All Areas > Local Information > Leader's Life

Author: Richard Cook, Posted: Monday, 26th June 2023, 09:00

Since 2021, the government has been consulting on a new waste and resources strategy. There are a number of aspects to this consultation, including the Deposit Return Scheme and EPR – extended producer responsibility – which is to ensure packaging manufacturers are taxed to pay for the cost of recycling or disposal.

A third element affects waste and recycling provision. This is known as ‘Consistency in Household and Business Recycling in England’ and would see:

A baseline requirement for residents in all council areas to separate waste into seven different bins or containers – food, plastic, metal, glass, paper and card, garden waste and residual bins (non-recyclable waste).
Introduction of separate weekly food waste collections for all households.
Councils mandated to provide a free garden waste collection service to all households.
Potential for limits to be placed on how frequently councils can collect bins.
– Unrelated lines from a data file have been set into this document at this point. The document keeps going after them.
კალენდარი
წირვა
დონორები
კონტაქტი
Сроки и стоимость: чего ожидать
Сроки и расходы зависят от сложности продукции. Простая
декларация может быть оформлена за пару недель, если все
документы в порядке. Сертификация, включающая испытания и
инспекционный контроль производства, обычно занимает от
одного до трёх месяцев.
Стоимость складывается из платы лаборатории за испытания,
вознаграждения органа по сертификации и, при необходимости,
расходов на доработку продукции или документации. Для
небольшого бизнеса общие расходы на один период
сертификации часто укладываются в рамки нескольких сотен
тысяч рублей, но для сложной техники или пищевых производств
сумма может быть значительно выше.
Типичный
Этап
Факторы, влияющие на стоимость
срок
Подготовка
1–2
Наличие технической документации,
In Gloucester, most residents know that the Council provides six different containers: the black bin for residual waste, the green bin (optional and chargeable) for garden waste, the brown bin for food waste, two green boxes – one for plastic and metal, the other for glass – and a blue sack for paper and card. This is not dissimilar to the government proposals except for the introduction of mandatory free garden waste collections, for the loss of which income the Council would have to be compensated.

A massive cost to the taxpayer

But across all of local government these changes would represent the biggest centrally imposed change the waste system has ever seen, removing local control of a really valued service and coming at a huge cost to the public purse. Not much would have to change in Gloucester to deliver the Government’s proposals, but the cost nationally would be huge and would have to be met by the taxpayer.

Over the past few years, the Council has made changes to improve the recycling collection regime and I have been really proud of the way residents have adapted to those changes. Last year the sale of the different recycling streams meant income of £1.2 million for the Council, helping to keep Council Tax down.

Well done to all those who recycle so well.